Как раз нечто подобное и произошло в жизни царя Ивана. Какая же истина открылась ему в запредельной бездне? Какие грозные предсказания и предупреждения услыхал он? Какого рода информацию получил? Почему, очнувшись от забытья, он вдруг превратился в необузданную и кровожадную бестию? Ответы на поставленные вопросы до сих пор не найдены. Однако именно с той поры Бог как будто отвернулся от него, и после болезни царя точно подменили. Беды продолжали обрушиваться на него одна за другой. В июне трагически гибнет его полугодовалый сын Дмитрий — первенец и наследник престола (в честь него впоследствии будет назван и последний сын Ивана Грозного — Дмитрий Угличский).
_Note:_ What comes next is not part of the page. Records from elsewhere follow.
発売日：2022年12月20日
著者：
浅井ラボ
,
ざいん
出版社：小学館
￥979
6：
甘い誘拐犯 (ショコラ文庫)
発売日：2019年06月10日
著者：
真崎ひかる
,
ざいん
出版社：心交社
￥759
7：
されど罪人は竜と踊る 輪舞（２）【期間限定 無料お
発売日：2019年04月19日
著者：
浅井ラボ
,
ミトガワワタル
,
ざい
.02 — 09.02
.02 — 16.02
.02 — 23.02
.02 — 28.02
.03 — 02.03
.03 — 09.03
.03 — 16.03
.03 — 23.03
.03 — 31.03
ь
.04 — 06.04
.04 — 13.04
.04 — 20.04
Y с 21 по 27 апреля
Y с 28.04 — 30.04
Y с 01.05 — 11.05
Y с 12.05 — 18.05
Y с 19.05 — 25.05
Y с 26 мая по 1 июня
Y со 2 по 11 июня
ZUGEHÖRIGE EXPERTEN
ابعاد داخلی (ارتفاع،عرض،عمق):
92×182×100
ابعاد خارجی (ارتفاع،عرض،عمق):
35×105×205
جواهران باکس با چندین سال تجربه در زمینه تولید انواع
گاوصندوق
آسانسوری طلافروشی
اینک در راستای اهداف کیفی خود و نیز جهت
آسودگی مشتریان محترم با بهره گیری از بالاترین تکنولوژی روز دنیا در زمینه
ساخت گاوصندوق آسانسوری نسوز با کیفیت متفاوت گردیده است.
Смерть обоих была ужасной: первого уронила нянька в воду при переправе через реку, и он утонул; второй, как известно, был зарезан или сам зарезался при невыясненных обстоятельствах. Судьба словно предупреждала Ивана.
Тем временем бояре-олигархи решили взять реванш. Смертельная болезнь ненавистника лишь подтолкнула их, они поторопились поставить крест на еще не умершем царе, и переориентировались не на законного наследника, тогда еще живого Дмитрия, а на царева двоюродного брата Владимира Андреевича Старицкого. Впоследствии Иван Грозный собственноручно сделает приписку на полях официальной летописи: из текста следует, что 12 марта 1553 года в Боярской думе произошел «мятеж велик и шум и речи многия в всех боярех, а не хотят пеленичнику служити», то есть большинство бояр отказалось присягать на верность царевичу-младенцу (пеленичнику). Так оформился открытый боярский заговор, в котором активное участие приняло московское и новгородское духовенство.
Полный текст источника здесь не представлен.